From our observations, we propose a model where PMsat arrays serve as the raw material where the direct heterosynapsis between polymorphic chromosomes can occur. The satellite arrays at the centromere and pericentric region would allow for homologous synapsis to occur at these regions, regardless of the presence of pericentric inversions and/or heterochromatic additions. The same principle may be at work in hybrid or intercross Peromyscine species in which homologous chromosomes pair with each other via the alignment of the conserved satellite sequence. While the satellite itself may not be driving the speciation process, it allows for possible advantageous rearrangements to take place without mitotic or meiotic deficiencies. Thus, the karyotypic rearrangements would serve ecological and/or evolutionary purposes; as others have noted, P. maniculatus, which has the most rearrangements from the proposed primitive karyotype of Peromyscus (Fig. 2) and the highest frequency of intraspecific polymorphic chromosomes, is the most numerous, widespread, and ecologically adaptive of all species (Ohno et al. 1966; Sparkes and Arakaki 1966).

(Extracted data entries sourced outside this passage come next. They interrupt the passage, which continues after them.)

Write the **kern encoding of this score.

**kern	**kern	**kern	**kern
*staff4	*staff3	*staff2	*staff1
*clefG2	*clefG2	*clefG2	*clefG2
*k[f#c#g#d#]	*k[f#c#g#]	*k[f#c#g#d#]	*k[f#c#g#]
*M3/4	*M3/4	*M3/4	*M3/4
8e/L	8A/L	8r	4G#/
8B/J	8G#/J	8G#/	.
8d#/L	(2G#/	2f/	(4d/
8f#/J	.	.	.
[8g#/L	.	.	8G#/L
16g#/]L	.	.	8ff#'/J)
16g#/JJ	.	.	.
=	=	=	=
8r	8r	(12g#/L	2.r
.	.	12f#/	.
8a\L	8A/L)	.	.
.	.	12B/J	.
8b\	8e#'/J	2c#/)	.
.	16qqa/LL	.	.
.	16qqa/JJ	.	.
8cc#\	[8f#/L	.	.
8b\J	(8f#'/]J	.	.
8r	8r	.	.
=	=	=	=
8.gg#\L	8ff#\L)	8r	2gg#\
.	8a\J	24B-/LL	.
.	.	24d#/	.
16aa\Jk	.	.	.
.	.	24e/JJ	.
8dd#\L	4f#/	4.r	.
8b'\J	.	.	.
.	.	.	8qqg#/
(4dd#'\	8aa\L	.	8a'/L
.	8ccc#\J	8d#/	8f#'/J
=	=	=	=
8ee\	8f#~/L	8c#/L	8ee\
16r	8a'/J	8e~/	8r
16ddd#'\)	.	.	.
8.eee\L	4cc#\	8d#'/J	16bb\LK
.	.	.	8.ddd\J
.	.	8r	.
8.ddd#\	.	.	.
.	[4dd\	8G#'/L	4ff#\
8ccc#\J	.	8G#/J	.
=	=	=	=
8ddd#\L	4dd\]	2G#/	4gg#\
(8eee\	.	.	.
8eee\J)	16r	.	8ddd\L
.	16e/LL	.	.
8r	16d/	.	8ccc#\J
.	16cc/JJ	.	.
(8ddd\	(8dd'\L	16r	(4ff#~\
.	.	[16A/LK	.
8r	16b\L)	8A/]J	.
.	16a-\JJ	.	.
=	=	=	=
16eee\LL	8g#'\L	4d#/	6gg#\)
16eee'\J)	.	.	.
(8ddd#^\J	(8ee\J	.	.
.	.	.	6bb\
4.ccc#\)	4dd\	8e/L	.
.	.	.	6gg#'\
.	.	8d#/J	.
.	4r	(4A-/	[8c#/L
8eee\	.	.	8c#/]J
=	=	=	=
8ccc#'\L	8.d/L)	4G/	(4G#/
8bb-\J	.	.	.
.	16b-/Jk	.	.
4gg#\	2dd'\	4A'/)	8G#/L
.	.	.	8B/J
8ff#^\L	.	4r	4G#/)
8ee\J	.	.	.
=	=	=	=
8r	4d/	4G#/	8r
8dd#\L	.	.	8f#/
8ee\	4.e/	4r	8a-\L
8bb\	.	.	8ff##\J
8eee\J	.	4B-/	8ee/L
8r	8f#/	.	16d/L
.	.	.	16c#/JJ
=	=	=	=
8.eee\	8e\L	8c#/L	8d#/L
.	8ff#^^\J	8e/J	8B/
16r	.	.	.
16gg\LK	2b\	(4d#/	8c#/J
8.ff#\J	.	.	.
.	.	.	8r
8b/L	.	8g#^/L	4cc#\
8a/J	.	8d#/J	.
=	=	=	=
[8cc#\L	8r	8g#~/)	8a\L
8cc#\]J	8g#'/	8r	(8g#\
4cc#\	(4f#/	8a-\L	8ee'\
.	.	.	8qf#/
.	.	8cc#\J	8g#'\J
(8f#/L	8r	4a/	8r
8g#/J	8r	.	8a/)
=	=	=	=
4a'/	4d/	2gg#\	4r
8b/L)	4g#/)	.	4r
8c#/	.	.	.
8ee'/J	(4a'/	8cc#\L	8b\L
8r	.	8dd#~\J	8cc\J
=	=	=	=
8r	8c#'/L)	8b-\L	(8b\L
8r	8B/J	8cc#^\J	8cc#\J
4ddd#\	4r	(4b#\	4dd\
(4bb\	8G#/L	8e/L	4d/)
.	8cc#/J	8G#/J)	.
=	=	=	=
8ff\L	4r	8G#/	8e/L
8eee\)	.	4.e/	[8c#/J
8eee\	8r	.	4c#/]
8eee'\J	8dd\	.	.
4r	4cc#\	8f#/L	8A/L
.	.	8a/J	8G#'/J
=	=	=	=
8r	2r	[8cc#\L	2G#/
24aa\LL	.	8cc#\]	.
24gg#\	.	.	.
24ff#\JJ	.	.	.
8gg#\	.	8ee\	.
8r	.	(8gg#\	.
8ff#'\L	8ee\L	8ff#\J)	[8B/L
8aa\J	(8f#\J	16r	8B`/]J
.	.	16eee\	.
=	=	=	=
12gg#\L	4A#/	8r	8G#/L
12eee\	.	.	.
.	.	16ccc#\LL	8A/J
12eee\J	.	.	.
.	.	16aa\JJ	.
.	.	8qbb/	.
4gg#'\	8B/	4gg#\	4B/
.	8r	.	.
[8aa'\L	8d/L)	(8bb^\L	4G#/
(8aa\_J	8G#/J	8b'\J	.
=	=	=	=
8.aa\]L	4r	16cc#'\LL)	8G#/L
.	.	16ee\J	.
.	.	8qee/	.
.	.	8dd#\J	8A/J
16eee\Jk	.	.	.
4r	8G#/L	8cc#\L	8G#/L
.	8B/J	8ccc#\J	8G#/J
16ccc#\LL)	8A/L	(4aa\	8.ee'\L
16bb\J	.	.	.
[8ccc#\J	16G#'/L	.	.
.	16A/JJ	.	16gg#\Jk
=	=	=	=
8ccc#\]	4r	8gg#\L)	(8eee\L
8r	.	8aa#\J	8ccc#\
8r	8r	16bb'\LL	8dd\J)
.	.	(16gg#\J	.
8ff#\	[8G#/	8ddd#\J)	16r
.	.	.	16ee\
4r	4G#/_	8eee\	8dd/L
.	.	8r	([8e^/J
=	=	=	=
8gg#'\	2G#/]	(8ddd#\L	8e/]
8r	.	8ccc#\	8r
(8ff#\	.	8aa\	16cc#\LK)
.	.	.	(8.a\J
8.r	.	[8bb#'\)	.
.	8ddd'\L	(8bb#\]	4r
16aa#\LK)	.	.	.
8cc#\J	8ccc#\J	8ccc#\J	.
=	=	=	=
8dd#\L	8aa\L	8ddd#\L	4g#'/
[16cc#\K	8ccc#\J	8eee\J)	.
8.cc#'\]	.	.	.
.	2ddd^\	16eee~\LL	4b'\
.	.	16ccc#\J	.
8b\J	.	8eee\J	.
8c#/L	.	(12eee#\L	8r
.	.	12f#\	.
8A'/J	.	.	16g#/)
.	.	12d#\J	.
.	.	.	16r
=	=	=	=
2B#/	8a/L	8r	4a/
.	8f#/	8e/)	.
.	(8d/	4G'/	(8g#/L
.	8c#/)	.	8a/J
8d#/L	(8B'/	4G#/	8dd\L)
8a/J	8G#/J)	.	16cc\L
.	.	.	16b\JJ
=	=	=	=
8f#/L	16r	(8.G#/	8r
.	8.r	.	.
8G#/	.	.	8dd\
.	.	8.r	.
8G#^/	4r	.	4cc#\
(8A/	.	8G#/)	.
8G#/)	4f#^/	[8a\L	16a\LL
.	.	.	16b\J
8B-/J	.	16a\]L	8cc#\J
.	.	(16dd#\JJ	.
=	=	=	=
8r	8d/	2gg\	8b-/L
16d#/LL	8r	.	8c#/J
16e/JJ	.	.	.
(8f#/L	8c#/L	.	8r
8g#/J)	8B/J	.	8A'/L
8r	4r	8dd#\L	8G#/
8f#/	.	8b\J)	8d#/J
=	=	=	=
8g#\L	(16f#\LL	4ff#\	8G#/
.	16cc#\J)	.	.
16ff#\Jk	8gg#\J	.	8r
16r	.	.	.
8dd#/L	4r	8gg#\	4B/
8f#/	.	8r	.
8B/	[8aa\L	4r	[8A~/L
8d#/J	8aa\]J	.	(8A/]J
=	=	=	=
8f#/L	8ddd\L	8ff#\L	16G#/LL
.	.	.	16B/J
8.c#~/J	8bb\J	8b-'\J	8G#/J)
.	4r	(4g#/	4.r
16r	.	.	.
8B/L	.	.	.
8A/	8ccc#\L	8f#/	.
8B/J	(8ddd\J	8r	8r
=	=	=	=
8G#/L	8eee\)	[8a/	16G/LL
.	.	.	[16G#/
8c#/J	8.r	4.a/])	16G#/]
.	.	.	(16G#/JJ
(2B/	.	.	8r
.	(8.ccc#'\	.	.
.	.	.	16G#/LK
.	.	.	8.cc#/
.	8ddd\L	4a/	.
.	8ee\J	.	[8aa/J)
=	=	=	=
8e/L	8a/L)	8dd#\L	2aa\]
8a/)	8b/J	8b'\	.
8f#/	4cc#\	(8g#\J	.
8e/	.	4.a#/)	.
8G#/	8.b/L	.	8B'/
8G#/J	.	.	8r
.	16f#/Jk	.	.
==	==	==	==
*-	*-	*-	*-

Several questions regarding satellite DNA conservation and chromosome evolution in Peromyscus remain elusive. First, what role—if any—the conserved satellite sequence may have in the negative selection against interchromosomal rearrangements, which are notably absent in Peromyscus evolution, is unknown. While the homogenous heterochromatin may be evolutionarily beneficial and allow for intrachromosomal rearrangements and polymorphic variations to exist, it is unknown what prevents the same mechanisms from causing rearrangements between nonhomologous chromosomes. Moreover, while it is possible this satellite may be conserved simply due to a lack of a diverse library of satellites present in the heterochromatin pool of the ancestor of Peromyscus, models of neutral evolution predict there would be a higher level of detectable change to satellite sequences simply due to drift, evidence of which is lacking in this genus. Thus, the sequence itself may serve a biological function and thus is actively maintained within the genome of each species. This observation is similar to that of a conserved satellite originally identified in cat genomes that was found to retain sequence conservation in divergent Bilateria genomes; however, unlike PMsat, the “frozen” satellite was not strictly retained at all centromeres across karyotypes nor in high-copy number tandem arrays in every species (Chaves et al. 2017). We propose that molecular drive alone does not account for the evolution of satellite DNA in Peromyscus and suggest that homologous arrays of satellite DNA may, either directly or indirectly, play a role in Peromyscus chromosome evolution.